L’an dernier, deux autres militants FO avaient reçu un avertissement, qu’ils avaient contesté.

« Y aurait-il des projets qui se passeraient mieux sans FO ?, s’interroge la section commerce de la fédération FEC-FO dans un communiqué daté du 26 février. La chronologie des faits ne fait que renforcer notre conviction que la direction d’Amazon cherche à déstabiliser FO. C’est peut-être les suites de la grève lancée au mois de décembre et l’investissement de l’équipe FO à défendre les intérêts et les droits des salariés ».

Une grève en décembre 2015

En décembre 2015, la direction avait imposé à tous les salariés de travailler le samedi pour faire face aux commandes en période des fêtes. Jusqu’à présent, les heures supplémentaires ne se faisaient que sur la base du volontariat. FO avait appelé à faire grève ces jours-là pour revendiquer des effectifs supplémentaires, des embauches en CDI et l’arrêt des heures supplémentaires obligatoires.
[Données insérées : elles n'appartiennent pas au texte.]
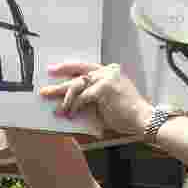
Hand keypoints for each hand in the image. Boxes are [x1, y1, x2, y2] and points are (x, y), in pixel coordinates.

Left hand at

Surtout, aux dernières élections professionnelles en septembre 2015, FO a obtenu 14 % des voix et un siège de titulaire au CE. « On est le seul syndicat à s’opposer à la direction, poursuit Anthony Marteau. En ce moment, on conteste la délocalisation d’un service en Allemagne et en République Tchèque. Comme on est en train de grossir, ça les embête. Ils sont sur le dos de la section depuis un an ».

« On est très infantilisés »

Le syndicat dénonce aussi régulièrement les conditions de travail dans cet entrepôt ouvert en 2007, le premier grand site d’Amazon implanté en France. Le bâtiment de 70 000 m2 emploie à l’année un millier de salariés qui gèrent des millions de produits stockés.

« On est très infantilisés, tout est fait pour qu’on ne prenne pas d’initiative, déplore Anthony Marteau. Beaucoup d’anciens de l’armée deviennent chefs pour cadrer les troupes, aux Etats-Unis ce sont des GI. » Il évoque par exemple l’interdiction de porter les cheveux détachés, même pour les salariés qui travaillent dans les bureaux, ou les cordons de capuche qui ne doivent pas dépasser... 7,6 cm de long.